### [What to do]
Lines in the data below that contain the word "Molinos" are to be copied.

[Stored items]
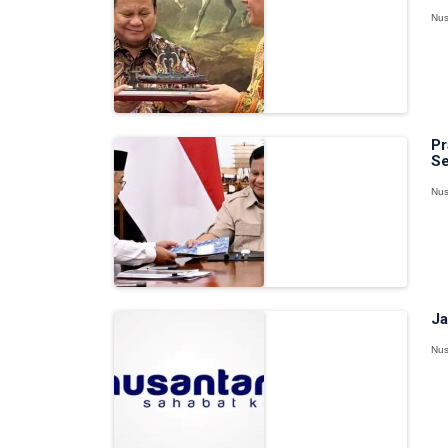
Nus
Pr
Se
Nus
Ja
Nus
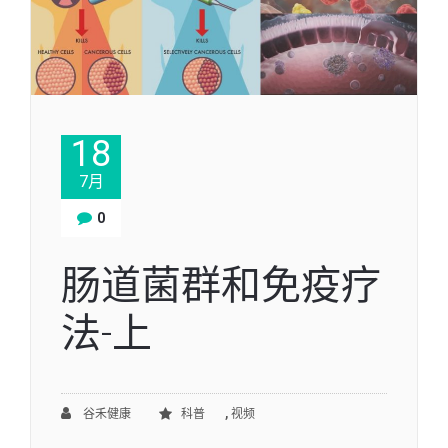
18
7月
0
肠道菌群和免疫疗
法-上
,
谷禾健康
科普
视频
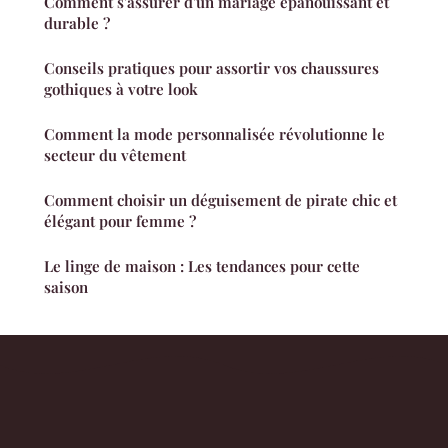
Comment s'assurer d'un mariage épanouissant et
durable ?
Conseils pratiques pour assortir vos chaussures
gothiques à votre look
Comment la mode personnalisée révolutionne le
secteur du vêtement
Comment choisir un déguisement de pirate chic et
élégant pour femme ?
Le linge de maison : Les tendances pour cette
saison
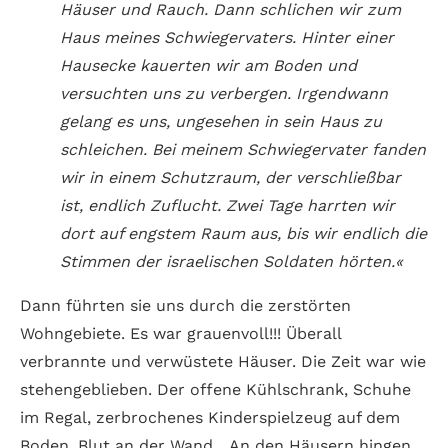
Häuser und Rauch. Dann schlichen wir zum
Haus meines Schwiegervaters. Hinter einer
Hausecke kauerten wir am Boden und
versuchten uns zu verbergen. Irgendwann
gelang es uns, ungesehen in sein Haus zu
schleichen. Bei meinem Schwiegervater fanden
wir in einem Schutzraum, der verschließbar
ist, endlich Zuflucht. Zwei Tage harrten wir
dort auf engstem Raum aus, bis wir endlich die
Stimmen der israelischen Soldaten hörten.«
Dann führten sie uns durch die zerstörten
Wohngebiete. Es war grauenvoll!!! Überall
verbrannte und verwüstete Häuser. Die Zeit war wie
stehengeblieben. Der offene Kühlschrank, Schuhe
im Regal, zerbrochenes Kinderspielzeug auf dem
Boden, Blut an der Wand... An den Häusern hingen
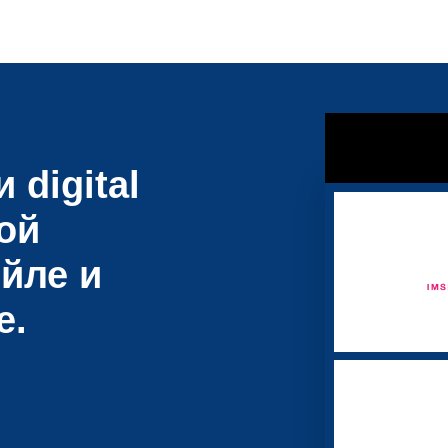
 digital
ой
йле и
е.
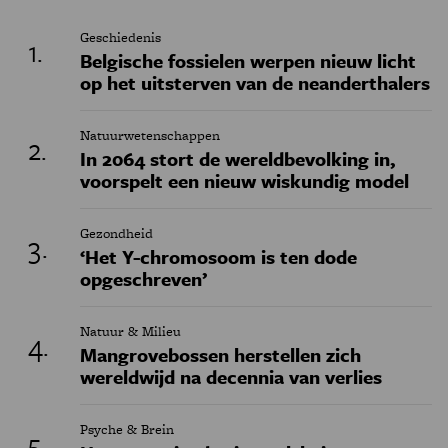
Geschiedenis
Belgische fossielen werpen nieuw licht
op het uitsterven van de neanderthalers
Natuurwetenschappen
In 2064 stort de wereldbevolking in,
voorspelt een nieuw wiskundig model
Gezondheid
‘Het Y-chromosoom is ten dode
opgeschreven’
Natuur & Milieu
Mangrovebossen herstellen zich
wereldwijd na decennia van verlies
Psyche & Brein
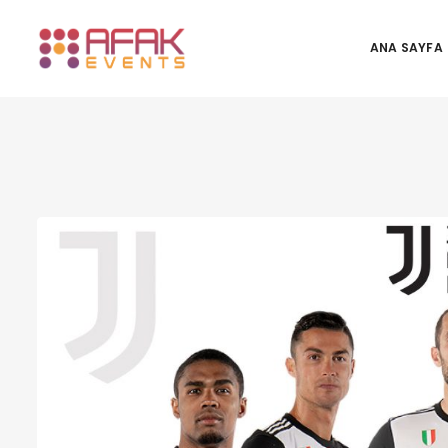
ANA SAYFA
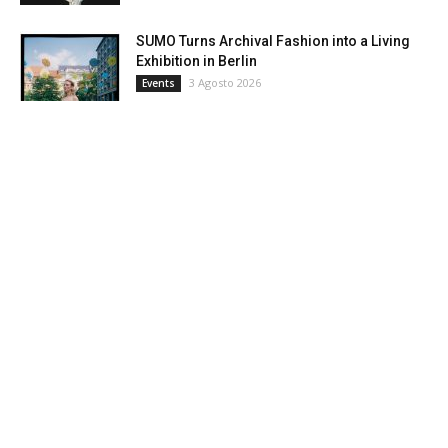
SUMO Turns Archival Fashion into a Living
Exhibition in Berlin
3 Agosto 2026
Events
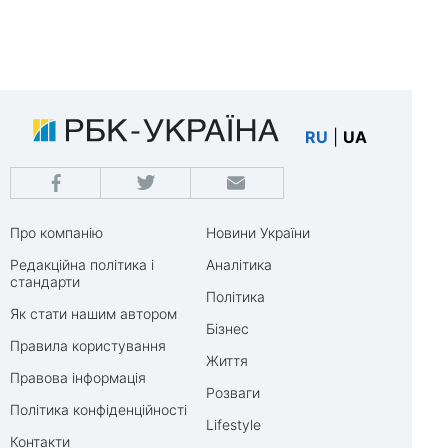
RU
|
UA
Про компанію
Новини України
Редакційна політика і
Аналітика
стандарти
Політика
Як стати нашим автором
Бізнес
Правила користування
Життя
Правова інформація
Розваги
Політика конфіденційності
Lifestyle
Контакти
--
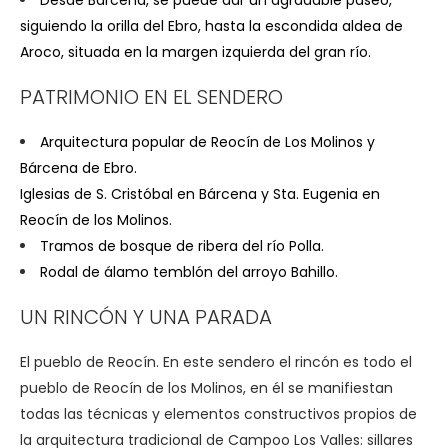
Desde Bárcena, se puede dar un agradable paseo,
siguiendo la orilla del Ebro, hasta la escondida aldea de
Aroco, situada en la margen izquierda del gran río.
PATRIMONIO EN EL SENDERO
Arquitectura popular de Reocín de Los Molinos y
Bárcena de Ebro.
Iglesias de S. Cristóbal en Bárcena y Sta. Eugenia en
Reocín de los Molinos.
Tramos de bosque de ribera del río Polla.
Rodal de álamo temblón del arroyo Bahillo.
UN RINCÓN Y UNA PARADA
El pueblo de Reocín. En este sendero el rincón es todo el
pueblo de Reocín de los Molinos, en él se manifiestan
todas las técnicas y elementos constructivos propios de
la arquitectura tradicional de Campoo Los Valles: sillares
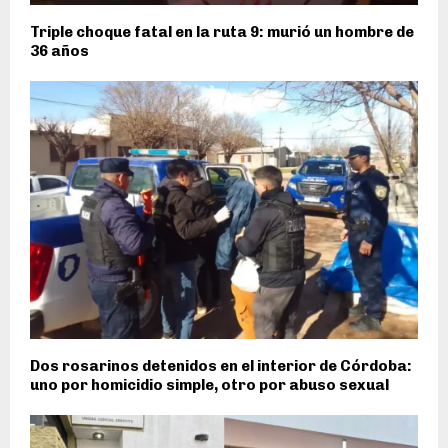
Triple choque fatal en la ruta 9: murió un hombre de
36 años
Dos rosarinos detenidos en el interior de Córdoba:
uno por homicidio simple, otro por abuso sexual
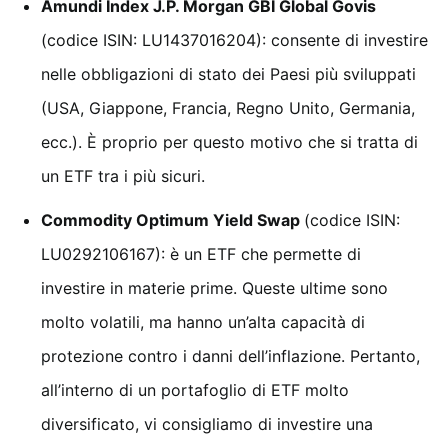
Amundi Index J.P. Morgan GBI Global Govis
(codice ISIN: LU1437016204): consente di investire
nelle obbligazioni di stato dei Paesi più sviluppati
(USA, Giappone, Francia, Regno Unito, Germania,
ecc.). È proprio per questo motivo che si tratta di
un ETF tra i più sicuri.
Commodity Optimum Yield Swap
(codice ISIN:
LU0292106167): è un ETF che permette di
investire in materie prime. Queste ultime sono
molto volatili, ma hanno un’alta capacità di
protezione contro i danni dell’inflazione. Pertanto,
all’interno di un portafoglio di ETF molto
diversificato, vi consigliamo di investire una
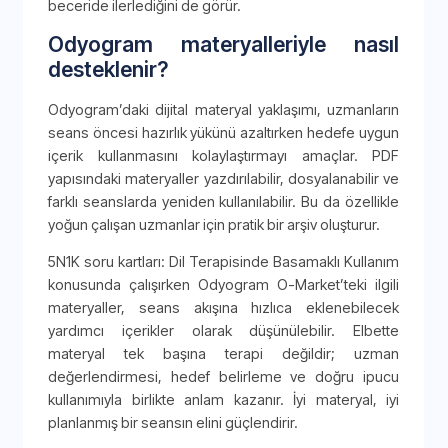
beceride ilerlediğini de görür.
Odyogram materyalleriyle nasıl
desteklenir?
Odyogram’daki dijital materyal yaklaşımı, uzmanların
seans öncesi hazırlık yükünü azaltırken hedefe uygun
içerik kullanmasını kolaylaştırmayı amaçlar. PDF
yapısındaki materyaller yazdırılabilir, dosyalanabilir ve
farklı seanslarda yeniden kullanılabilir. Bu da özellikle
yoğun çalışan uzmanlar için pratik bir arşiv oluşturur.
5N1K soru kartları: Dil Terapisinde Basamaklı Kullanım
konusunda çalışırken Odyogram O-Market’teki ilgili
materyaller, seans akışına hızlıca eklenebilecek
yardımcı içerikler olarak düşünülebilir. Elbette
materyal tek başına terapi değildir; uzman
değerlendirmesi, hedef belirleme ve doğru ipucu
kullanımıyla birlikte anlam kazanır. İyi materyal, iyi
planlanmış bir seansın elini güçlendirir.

### [Written solution]
Arquitectura popular de Reocín de Los Molinos y
Reocín de los Molinos.
pueblo de Reocín de los Molinos, en él se manifiestan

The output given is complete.